Young people enter our program through the YouthAction NYC Internship Program, where they are introduced to the concept of advocacy, learn to map issues they see and experience, develop data literacy, and practice organizing and advocating around the issues and solutions they identify. These young people meet once a week for skill building, research, and project planning. All sessions are designed to develop the leadership and civic engagement of the cohort.
Our newest cohort of youth participating in the internship have spent the year learning about advocacy and honing their civic engagement skills through the lens of youth justice. With the support of several CCC staff – Civic Engagement Associate Adama Diallo, Policy & Advocacy Associate Caitlyn Passaretti, and Data & Research Associate Cristina Onea – they learned about key youth justice campaigns including Raise the Age, Solutions Not Suspensions, Attorneys Before Interrogation, and Youth Justice & Opportunities. In their second semester with us, they worked in partnership with likeminded peers to put their new knowledge into action by raising public and political will around youth justice initiatives state and citywide.

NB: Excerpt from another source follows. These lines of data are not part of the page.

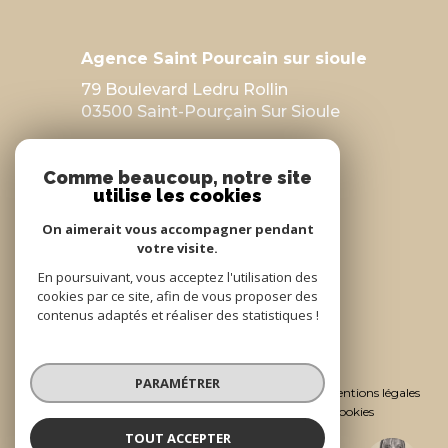
Agence Saint Pourcain sur sioule
79 Boulevard Ledru Rollin
03500 Saint-Pourçain Sur Sioule
04 70 47 26 39
Comme beaucoup, notre site
immopartenaires@gmail.com
utilise les cookies
On aimerait vous accompagner pendant
votre visite.
En poursuivant, vous acceptez l'utilisation des
cookies par ce site, afin de vous proposer des
contenus adaptés et réaliser des statistiques !
© 2026 | Tous droits réservés
PARAMÉTRER
Nos honoraires
Nos partenaires
Mentions légales
Admin
Politique RGPD
Cookies
TOUT ACCEPTER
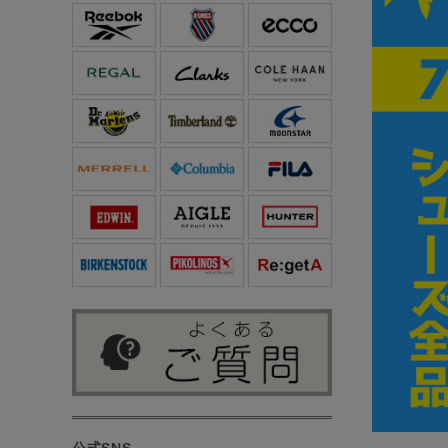
公式SNS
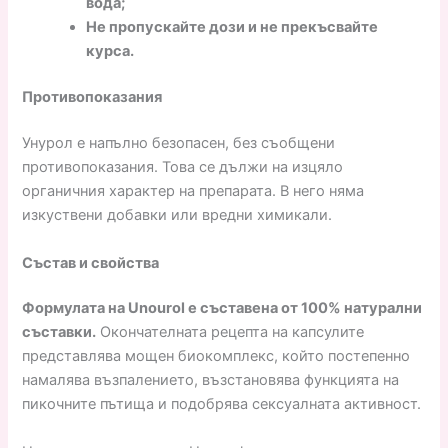
вода;
Не пропускайте дози и не прекъсвайте
курса.
Противопоказания
Унурол е напълно безопасен, без съобщени
противопоказания. Това се дължи на изцяло
органичния характер на препарата. В него няма
изкуствени добавки или вредни химикали.
Състав и свойства
Формулата на Unourol е съставена от 100% натурални
съставки.
Окончателната рецепта на капсулите
представлява мощен биокомплекс, който постепенно
намалява възпалението, възстановява функцията на
пикочните пътища и подобрява сексуалната активност.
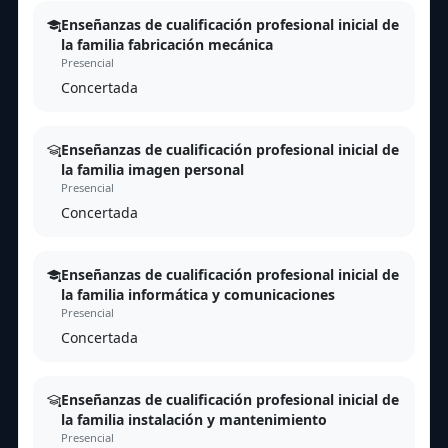
Enseñanzas de cualificación profesional inicial de
la familia fabricación mecánica
Presencial
Concertada
Enseñanzas de cualificación profesional inicial de
la familia imagen personal
Presencial
Concertada
Enseñanzas de cualificación profesional inicial de
la familia informática y comunicaciones
Presencial
Concertada
Enseñanzas de cualificación profesional inicial de
la familia instalación y mantenimiento
Presencial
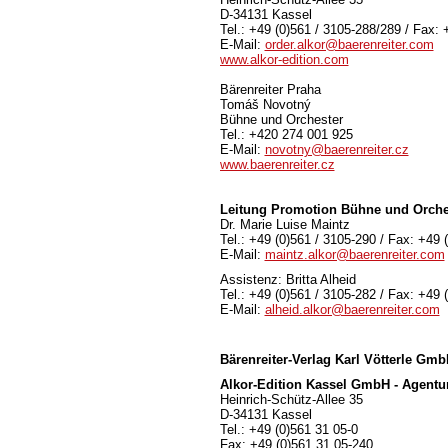
D-34131 Kassel
Tel.: +49 (0)561 / 3105-288/289 / Fax: 
E-Mail:
order.alkor@baerenreiter.com
www.alkor-edition.com
Bärenreiter Praha
Tomáš Novotný
Bühne und Orchester
Tel.: +420 274 001 925
E-Mail:
novotny@baerenreiter.cz
www.baerenreiter.cz
Leitung Promotion Bühne und Orche
Dr. Marie Luise Maintz
Tel.: +49 (0)561 / 3105-290 / Fax: +49 
E-Mail:
maintz.alkor@baerenreiter.com
Assistenz: Britta Alheid
Tel.: +49 (0)561 / 3105-282 / Fax: +49 
E-Mail:
alheid.alkor@baerenreiter.com
Bärenreiter-Verlag
Karl Vötterle Gm
Alkor-Edition Kassel GmbH - Agentu
Heinrich-Schütz-Allee 35
D-34131 Kassel
Tel.: +49 (0)561 31 05-0
Fax: +49 (0)561 31 05-240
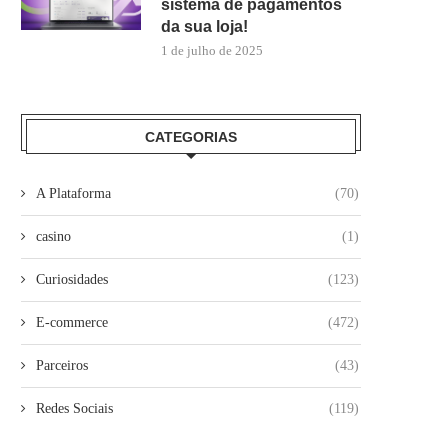
sistema de pagamentos
da sua loja!
1 de julho de 2025
CATEGORIAS
A Plataforma
(70)
casino
(1)
Curiosidades
(123)
E-commerce
(472)
Parceiros
(43)
Redes Sociais
(119)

In March, interns facilitated a social media Day of Action they called #InvestInYouthNY, where they posted images of young people with signs displaying the investments they would like to see in their communities. In April and May, our youth partnered with their peers from several organizations such as Youth Represent, Children’s Defense Fund, Osborne Association, Exalt and more on two Lobby Days in Albany. The first was in support of the Solutions Not Suspensions bill, which aims to end exclusionary discipline practices and instead foster positive school climates for all students. The second lobby day was to advocate for the passage of the Youth Justice & Opportunities Act (YJ&O), which seeks to eradicate the barriers created by a criminal conviction that make it harder for young people to finish school, get good jobs, and find stable housing. This dedicated cohort is closing out the year with a youth-designed project to raise awareness and foster spaces for discussions about the inequitable practices found in schools and other parts of government and how these inequities impact NYC Youth.

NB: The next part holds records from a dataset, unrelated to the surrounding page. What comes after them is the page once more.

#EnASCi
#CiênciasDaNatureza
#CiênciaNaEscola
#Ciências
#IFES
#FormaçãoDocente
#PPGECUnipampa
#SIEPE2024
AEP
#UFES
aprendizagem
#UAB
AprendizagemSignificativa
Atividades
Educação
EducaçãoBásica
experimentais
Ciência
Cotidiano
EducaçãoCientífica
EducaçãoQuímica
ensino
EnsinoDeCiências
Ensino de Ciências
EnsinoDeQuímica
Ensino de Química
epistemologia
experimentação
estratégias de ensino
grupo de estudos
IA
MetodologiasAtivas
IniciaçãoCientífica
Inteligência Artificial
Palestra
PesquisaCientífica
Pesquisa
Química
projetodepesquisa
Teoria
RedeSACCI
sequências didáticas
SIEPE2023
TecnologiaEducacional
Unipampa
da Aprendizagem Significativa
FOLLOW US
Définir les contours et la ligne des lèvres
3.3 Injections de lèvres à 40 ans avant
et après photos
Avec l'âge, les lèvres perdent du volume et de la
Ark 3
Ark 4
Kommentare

Upon completion of the YCLC, young people who wish to continue and deepen their engagement with CCC become YouthAction Members (YAMs). Meeting once a week, this group engages in several youth-led projects over the year, supports CCC’s campaigns and coalitions, and develops and delivers policy recommendations for NYC leaders around key issues impacting youth. YouthAction members host forums, speak at rallies, meet with elected officials, present to Community Boards, testify at public hearings, create short films and use other artistic mediums to raise awareness, and so much more.
This year, the YouthAction Members (YAMs), along with youth advocates from YVote and CUNY’s Intergenerational Change Initiative (ICI), worked over the course of the fall and winter to produce the 2023 NYC Youth Agenda. This group analyzed data from ICI’s 2022 Youth Ask Youth census, which surveyed thousands of young people about the issues that are important to them, and then hosted idea generation events to develop solutions to the problems identified in the survey. Working with adult allies to hone their research and drill down on their recommendations, the group hosted a policy breakfast in February where they unveiled the 2023 Youth Agenda to over 180 young people, community leaders and elected officials, as well as presented an analysis of policies based on recommendations from the 2022 NYC Youth Agenda and responses from Elected Officials. They are closing out the year in targeted meetings with policy makers to make good on the commitments that were made at breakfast.

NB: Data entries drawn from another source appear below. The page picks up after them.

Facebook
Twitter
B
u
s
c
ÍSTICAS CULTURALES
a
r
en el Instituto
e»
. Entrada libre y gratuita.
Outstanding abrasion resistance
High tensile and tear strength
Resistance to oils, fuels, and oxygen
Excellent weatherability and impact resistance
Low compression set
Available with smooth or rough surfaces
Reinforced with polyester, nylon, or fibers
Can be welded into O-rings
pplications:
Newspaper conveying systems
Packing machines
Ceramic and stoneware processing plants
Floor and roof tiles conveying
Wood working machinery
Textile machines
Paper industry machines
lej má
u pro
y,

Peer Trainers are YouthAction participants who have shown skills and interest in public speaking and facilitation. This group designs and facilitates workshops for other youth groups interested in learning about advocacy and civic engagement in New York City. They develop one-off workshops such as Advocacy 101 and The New York City Budget, and they also develop limited-series curricula for groups who need assistance in jump starting an advocacy project of their own. This year our partners include Big Brother Big Sister, Girl Scouts, Boys and Girls Club, YouthBridge, and the Osborne Association. Workshops are held in-person and virtually and can be requested via CCC’s website.